■ Text segment:

********

|Jacques Callot (1592-1635)||"The Angry Warrior" (1619)|
This is part of a larger work on the depiction of military hospitals in literature, art, and film.
See a summary of Callot's work here.
When one thinks of war the image of a hospital does not normally spring to mind. Rather we have been accustomed by the traditional accounts of war to see in our mind's eye a range of other images ranging from the heroic to the technological. An older image of war which is still quite powerful despite its near obsolescence is the heroic and glorious image of battle typified by the cavalry charge or that of men in the trenches of the First World War going "over the top." Although time and over-use has turned these images into clichés they are still appealing and deep-rooted in popular culture. Added to this is the more modern image of war as the conflict of highly technologically refined weapons rather than of men. Can one think of the Second World War or Vietnam without seeing the waves of bombers flying off to bomb a distant target in Germany, the balletic spiralling of fighters circling each other seeking the exposed underbelly of their opponent, or the billowing explosion of napalm dropped at treetop height from a screaming F-4 Phantom over Vietnam. This latter image has come to dominate the popular attitude of what any future war might "look like." The well crafted computer graphics produced by unknown research labs in the USA show us images of observation and particle-beam or laser satellites protecting the heartland from missile attack by the Russians. These images are significant in the way they entirely remove any indication of human participation from the battlefront. Satellites and computers occupy the front with an assumed human control taking place far off stage.
If one does have an image of the human suffering ineluctably associated with the outcome of these fantasies of heroism or technological prowess it has usually taken the form of an image of a whole human being with some superficial wound to a limb - the cavalry officer with a bloody bandage to the head or the limping Tommy leaning upon a comrade as they trudge to the aid station behind the trenches. Suffering is also acknowledged to be psychological, thus one is permitted to imagine an exhausted soldier, holding his head in his hands, trying to confront and contain his own hasty and incomplete images of the battle recently fought. But is is noteworthy that the popular image of war has avoided dealing with the fact of dismemberment, the inevitable result of advances in high explosives and the design of bullets and rifles. As the Polish writer Jean de Bloch observed in the late 1890s the predictable consequence of military innovations in artillery and rifle technology meant that a war victim was much more likely to be explosively torn apart by a bullet than to be "merely" penetrated. Neat holes through flesh were to be replaced by massively traumatised flesh and bone as the typical wound of the future. Naturally, the representation of war in fiction, memoirs, film and television has shied away from confronting this most unsavoury and shocking fact.

********

■ Tasks to complete:
**1.** Decide whether each statement below agrees with the text on images of war, answering yes or no and quoting the words of the text that settle it. (a) The technological images of future war leave out any sign of human participation at the front. (b) Jean de Bloch is described as a French writer. (c) Fiction and film have readily confronted the fact of dismemberment.
**2.** Recast the paragraph of the text on images of war that begins "If one does have an image" as a short bulleted list that keeps its main facts.

■ Available data:
********

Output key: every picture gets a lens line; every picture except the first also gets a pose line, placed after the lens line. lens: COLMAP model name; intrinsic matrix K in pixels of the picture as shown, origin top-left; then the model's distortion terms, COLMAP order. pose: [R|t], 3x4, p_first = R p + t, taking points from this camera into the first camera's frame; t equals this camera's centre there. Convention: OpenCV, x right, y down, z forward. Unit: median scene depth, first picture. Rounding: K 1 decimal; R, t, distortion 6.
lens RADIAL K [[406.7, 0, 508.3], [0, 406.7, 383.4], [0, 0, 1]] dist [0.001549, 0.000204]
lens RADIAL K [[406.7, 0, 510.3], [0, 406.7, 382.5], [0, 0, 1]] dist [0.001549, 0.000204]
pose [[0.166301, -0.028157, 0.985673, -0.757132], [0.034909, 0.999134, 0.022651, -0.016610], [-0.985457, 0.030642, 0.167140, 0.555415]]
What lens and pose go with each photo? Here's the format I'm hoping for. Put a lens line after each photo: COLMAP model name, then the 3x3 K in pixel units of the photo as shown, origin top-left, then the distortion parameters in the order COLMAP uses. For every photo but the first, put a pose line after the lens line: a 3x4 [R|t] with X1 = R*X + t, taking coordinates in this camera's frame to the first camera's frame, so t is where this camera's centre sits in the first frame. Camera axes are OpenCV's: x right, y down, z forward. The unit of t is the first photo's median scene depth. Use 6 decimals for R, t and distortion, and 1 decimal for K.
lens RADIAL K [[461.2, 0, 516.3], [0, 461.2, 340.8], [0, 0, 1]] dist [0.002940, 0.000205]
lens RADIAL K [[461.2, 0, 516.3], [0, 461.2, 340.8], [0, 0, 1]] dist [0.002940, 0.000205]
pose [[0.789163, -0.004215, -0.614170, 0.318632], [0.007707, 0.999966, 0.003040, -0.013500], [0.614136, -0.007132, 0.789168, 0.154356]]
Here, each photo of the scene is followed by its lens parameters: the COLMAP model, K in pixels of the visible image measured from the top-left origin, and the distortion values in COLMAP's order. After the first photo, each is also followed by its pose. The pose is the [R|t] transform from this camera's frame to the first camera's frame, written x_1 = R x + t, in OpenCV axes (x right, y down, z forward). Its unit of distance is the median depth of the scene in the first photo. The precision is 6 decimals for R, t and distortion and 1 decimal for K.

********

■ Exercise responses:
**1.**
(a) Yes: "These images are significant in the way they entirely remove any indication of human participation from the battlefront."
(b) No: "the Polish writer Jean de Bloch"
(c) No: "the representation of war in fiction, memoirs, film and television has shied away from confronting this most unsavoury and shocking fact."

**2.**
- Popular images of wartime suffering usually show a whole person with a superficial limb wound, such as a cavalry officer with a bloody head bandage or a limping Tommy helped by a comrade toward the aid station.
- Psychological suffering is also acknowledged, as in the image of an exhausted soldier holding his head in his hands.
- The popular image of war avoids dismemberment, the inevitable result of advances in high explosives and in bullet and rifle design.
- In the late 1890s the Polish writer Jean de Bloch observed that new artillery and rifle technology made a victim far more likely to be torn apart than merely penetrated, so massively traumatized flesh and bone would replace neat holes as the typical wound.
- Fiction, memoirs, film and television have shied away from confronting this fact.